For this reason, having allowed a reformist candidate like Pezeshkian to run appears functional in breaking the non-voting front. However, even if the reformist Pezeshkian were elected, his mandate would not lead to significant changes: just remember how President Hassan Rouhani had also been presented as a moderate – to the point that even US President Barack Obama placed a lot of trust in him – yet nothing has changed since then, despite the nuclear pact signed with the approval of the White House (a treaty later canceled by Trump). Pezeshkian himself has already put his hands forward, stating that he will not deviate from current laws in any case. This means that not even under his eventual presidency will it be possible to restore greater social freedoms, more individual rights and greater integration of women into society to Iranians.

Ultimately, as things stand, the ayatollahs have already won, because this election seems destined to maintain the status quo. “Which is precisely what we have been fighting for years,” as the activists in the Donna Vita Libertà movement, at the forefront of coordinating civil protests against the regime throughout the country, bitterly comment.

In any case, according to analysts, the next Iranian president will not be a cleric (it has already happened three times, with Abolhassan Bani Sadr, Mohammad-Ali Rajai and Mahmoud Ahmadinejad): if that were the case, the candidacy of Mostafa Pourmohammadi should be discarded immediately, just as there is very little hope for the “reformist” Masoud Pezeshkian.

There are only two people who are really competing for the presidency: Mohammad Bagher Qalibaf, as mentioned; and Saeed Jalili, a protégé of Mojtaba Khamenei, son of the supreme leader and the only one capable of challenging Qalibaf for the presidency.

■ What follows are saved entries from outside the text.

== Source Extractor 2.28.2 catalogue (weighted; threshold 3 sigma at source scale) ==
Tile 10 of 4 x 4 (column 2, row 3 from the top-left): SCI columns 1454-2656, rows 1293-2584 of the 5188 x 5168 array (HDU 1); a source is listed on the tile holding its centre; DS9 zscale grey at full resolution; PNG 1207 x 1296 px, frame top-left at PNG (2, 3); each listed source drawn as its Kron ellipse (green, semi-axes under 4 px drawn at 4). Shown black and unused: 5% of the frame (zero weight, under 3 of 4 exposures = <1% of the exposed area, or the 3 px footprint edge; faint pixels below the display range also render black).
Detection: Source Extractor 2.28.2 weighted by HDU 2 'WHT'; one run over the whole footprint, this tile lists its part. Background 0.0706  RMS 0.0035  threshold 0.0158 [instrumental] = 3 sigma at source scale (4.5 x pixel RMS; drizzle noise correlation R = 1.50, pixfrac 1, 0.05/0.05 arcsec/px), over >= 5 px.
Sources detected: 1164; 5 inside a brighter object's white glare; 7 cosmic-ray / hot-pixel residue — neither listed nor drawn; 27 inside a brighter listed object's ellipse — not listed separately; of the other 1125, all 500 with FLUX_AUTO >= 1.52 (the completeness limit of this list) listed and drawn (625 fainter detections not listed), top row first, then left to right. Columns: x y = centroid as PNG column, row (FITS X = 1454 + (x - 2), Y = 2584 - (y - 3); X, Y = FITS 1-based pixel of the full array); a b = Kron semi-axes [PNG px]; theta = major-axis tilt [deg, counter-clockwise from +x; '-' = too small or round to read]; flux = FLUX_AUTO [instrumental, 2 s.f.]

Since in the Iranian system the candidate who gets the absolute majority wins, if no one gets it in the first round (as is likely), there will be a runoff between the 2 most voted. Who could be Qalibaf and Jalili. This is why what is taking place today in Iran seems like yet another election that changes nothing in the power structure: we will most likely witness a painless transition for the regime, which could even strengthen the ultra-conservative component that governs Tehran.